Соболев уже оттолкнулся от дверного косяка и почти сделал шаг, когда Карина вдруг дернулась. Наверное, чтоб отойти. Но… С тихим надрывным стоном, она, неожиданно для него, а может и для себя, резко наклонилась и подхватила дочку на руки, вынув из кроватки.

— Тсс, тише, моя хорошая. Не плачь. Все хорошо. Хорошо. Мама рядом. — Прижав кроху к груди, зашептала Карина, ни на кого не обращая внимания.

А может, и правда, не замечая никого, настолько ее внимание поглотила София.

Константин замер, так и не зайдя в комнату.

Сколько раз он сам говорил что-то подобное жене, успокаивая? Пришлось глубоко вдохнуть, чтобы немного прийти в себя, но горло, все равно, давило от картины, которую он видел. От того, что Карина стояла, держа их дочь, и сама, наверное, не осознавала, что по ее лицу катятся слезы.

Она наклонилась к личику Софии, продолжая шептать, и беспрестанно целовала маленькие кулачки, щечки, лобик дочери. Словно пыталась разом наверстать все то, что упустила за эти три недели, прошедшие с момента родов.

Костя глянул на пораженную няньку и взглядом велел женщине уйти. Оглянулся на Фила, но парень уже и сам потихоньку отходил от двери, знаками дав понять Соболеву, что спустится, приготовит смесь для докорма.

Нет, не уволит он его, точно, слишком уж сообразительный у них эконом. Хоть об обеде теперь и приходится напоминать.

Убедившись, что кроме них в комнате никого не осталось, Костя опять глянул на жену. Карина уже устроила головку дочери на сгибе локтя и, отогнув отворот хлопкового халата, наблюдала, как София хватает грудь. Его самого каждый раз поражало, как такие маленькие дети четко знают, от чего зависит их жизнь и сытость, и, при полной беспомощности в иных делах, едва ли не ползут к материнской груди, пусть и напоминая при этом своими движениями больше извивающихся червячков-переростков, чем людей.

В этот момент Карина подняла голову и увидела его. Ее лицо, по которому продолжали катиться слезы, казалось белым и безумно напряженным.

— Я ужасная мать, да? — Хрипло прошептала Карина, тихо укачивая причмокивающую у ее груди дочку.

Константин прочистил севшее горло. Покачал головой.

— Ты для них — самая лучшая. Безусловно. И без всяких оговорок. — Тихо, но со всей убежденностью, на какую только был способен, заявил он, обняв жену за плечи. — Как и для меня. — Легко подтолкнув, он заставил Карину сесть в кресло, стоящее между детских кроваток.

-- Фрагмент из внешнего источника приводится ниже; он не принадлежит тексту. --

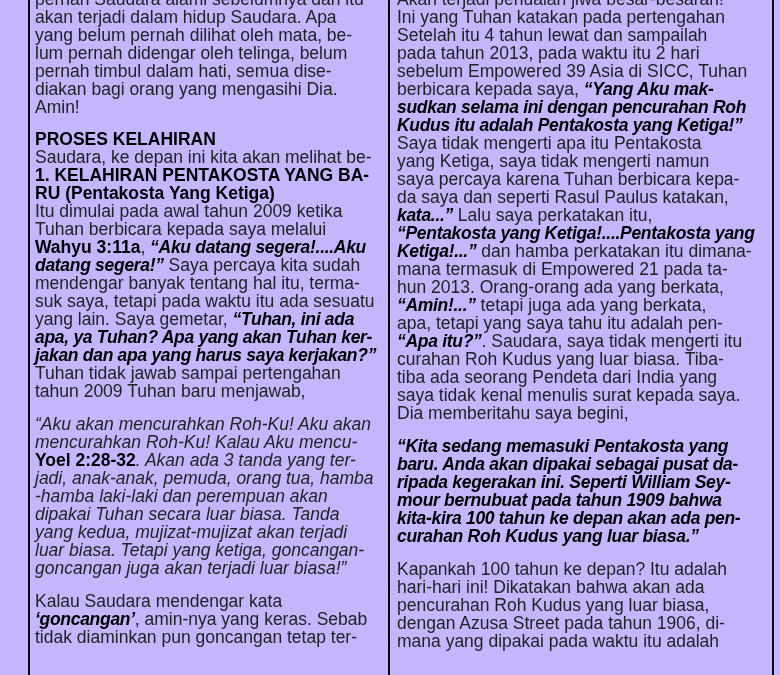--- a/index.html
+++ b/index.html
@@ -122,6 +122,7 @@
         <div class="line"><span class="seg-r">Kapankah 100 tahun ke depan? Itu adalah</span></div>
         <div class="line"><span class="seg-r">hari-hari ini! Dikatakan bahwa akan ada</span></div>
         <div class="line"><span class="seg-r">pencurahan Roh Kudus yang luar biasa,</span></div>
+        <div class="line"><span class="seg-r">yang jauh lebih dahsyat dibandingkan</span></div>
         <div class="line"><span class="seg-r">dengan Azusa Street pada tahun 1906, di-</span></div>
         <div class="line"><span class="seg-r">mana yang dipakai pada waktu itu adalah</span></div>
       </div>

— Я так долго боялась подойти к ней. — Карина провела пальцем по щечке дочери. — Так долго не брала на руки. А она так плакала… Костя! — У нее сорвался голос. — Я ненавидела себя за то, что не могу взять ее на руки. За то, что трушу. И так боялась, что сделаю что-то не так. Что сделаю ее такой, как я… Валентин говорил, но я… Это так трудно. Артем, он же мальчик. А она…

— Тихо. — Совсем, как она сама пара минут назад, прошептал Костя, гладя затылок и плечи жены, пока она продолжала кормить. — Ты безумно смелая, ты же смогла. Несмотря ни на что, ты смогла это преодолеть. — Он ладонью вытер слезы, которые капали с ее щек на носик Софии, заставляя малышку недовольно фыркать. — И если она будет хоть немного похожей на тебя, это будет прекрасно. Потому что я не знаю более умной, красивой и смелой женщины. — Усмехнувшись жене, Костя наклонился и поцеловал ее в губы, ощущая привкус слез Карины.